Peningkatan impor nonmigas terbesar adalah golongan mesin dan peralatan mekanik mencapai 41,68 persen. Sedangkan penurunan terbesar yaitu golongan kapal laut dan bangunan terapung mencapai 35,63 persen.
Surplus neraca perdagangan yang mengecil ini memang sudah diprediksi sebelumnya. Deputi Gubernur Bank Indonesia (BI) Perry Warjiyo memperkirakan surplus neraca dagang pada Agustus sekitar US$ 150 juta. “Angka-angka sementara yang kami perkirakan neraca dagangnya masih surplus kurang lebih sekitar 150 jutaan (dolar Amerika Serikat),” katanya, Selasa (13/9).
Alasan BPS Ingatkan Pemerintah Hati-Hati Lakukan Impor | PT Rifan Financindo Berjangka Cabang Bandung
Impor migas naik sebesar 16,55 persen dibandingkan bulan Juli 2016 dari USD1,51 miliar menjadi USD1,76 miliar. Sedangkan impor nonmigas juga mengalami kenaikan 40,9 persen secara month to month dari USD7,51 miliar menjadi USD10,58 miliar.
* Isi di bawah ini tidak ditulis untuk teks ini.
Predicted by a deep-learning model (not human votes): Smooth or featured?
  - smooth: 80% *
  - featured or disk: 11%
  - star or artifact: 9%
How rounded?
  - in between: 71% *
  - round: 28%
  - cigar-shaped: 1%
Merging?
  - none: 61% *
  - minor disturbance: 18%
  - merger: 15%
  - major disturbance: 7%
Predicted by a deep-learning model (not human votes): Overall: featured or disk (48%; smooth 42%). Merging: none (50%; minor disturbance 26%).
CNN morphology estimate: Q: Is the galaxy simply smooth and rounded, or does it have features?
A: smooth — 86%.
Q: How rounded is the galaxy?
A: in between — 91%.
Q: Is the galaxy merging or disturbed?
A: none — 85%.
Hanya saja, untuk negara yang memiliki defisit neraca perdagangan dengan Indonesia, Sasmito mengingatkan agar Indonesia berhati-hati untuk melakukan impor dari negara ini. Sebab, bisa saja negara tersebut membujuk Indonesia untuk dapat meningkatkan nilai impor pada komoditas yang tidak dibutuhkan oleh Indonesia.
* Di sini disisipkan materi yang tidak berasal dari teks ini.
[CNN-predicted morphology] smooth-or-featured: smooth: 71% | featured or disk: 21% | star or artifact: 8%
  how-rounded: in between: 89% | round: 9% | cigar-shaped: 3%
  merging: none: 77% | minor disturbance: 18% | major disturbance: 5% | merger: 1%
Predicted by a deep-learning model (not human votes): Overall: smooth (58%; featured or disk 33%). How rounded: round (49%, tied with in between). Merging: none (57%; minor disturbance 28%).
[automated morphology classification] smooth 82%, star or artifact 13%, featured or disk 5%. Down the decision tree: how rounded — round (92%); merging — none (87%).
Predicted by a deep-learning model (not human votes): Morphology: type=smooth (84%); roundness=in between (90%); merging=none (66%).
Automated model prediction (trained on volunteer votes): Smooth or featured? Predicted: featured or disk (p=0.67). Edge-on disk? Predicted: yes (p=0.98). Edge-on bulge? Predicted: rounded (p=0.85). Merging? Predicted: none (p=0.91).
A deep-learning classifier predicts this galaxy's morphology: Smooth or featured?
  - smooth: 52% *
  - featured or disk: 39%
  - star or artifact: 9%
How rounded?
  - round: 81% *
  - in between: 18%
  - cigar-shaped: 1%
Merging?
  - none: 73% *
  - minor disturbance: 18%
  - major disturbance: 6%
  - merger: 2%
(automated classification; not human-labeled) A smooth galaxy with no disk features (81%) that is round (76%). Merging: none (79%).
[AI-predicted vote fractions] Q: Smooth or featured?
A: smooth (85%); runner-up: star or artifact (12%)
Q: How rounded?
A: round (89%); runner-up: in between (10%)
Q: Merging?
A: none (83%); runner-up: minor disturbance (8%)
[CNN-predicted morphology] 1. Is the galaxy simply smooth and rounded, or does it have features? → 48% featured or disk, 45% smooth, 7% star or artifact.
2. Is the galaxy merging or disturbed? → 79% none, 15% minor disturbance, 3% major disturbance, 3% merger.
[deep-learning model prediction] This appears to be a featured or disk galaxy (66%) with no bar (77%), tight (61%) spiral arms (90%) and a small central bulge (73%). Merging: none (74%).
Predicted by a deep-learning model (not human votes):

"Kita harus hati-hati apalagi kalau mereka menyuruh kita meningkatkan impor," imbuhnya.
Menurut Sasmito neraca perdagangan Indonesia selama ini sudah cukup stabil. Untuk itu, pemerintah perlu menjaga kestabilan ini dengan terus berhati-hati untuk melakukan ekspor dan impor.
Badan Pusat Statistik (BPS) mencatat, nilai impor secara Agustus lalu mengalami kenaikan secara month to month sebesar 36,84 persen menjadi USD12,34 miliar pada Agustus 2016. Secara year on year, nilai impor sepanjang Agustus turun sebesar 0,49 persen.
Menurut Deputi Bidang Statistik Distribusi dan Jasa, Sasmito Hadi Wibowo mengatakan, terdapat beberapa negara yang memang mengalami defisit neraca perdagangan dengan Indonesia. Di antaranya adalah Vietnam sebesar USD23,8 juta dan Brasil sebesar USD134,4 juta. Sedangkan negara lainnya yang surplus adalah seperti Filipina sebesar USD502,5 juta dan Swiss sebesar USD167,9 juta.
"Memang untuk Swiss kita lebih banyak perdagangan seperti cokelat dan yang lainnya," kata Sasmito di Kantor Pusat BPS, Jakarta, Kamis (15/9/2016).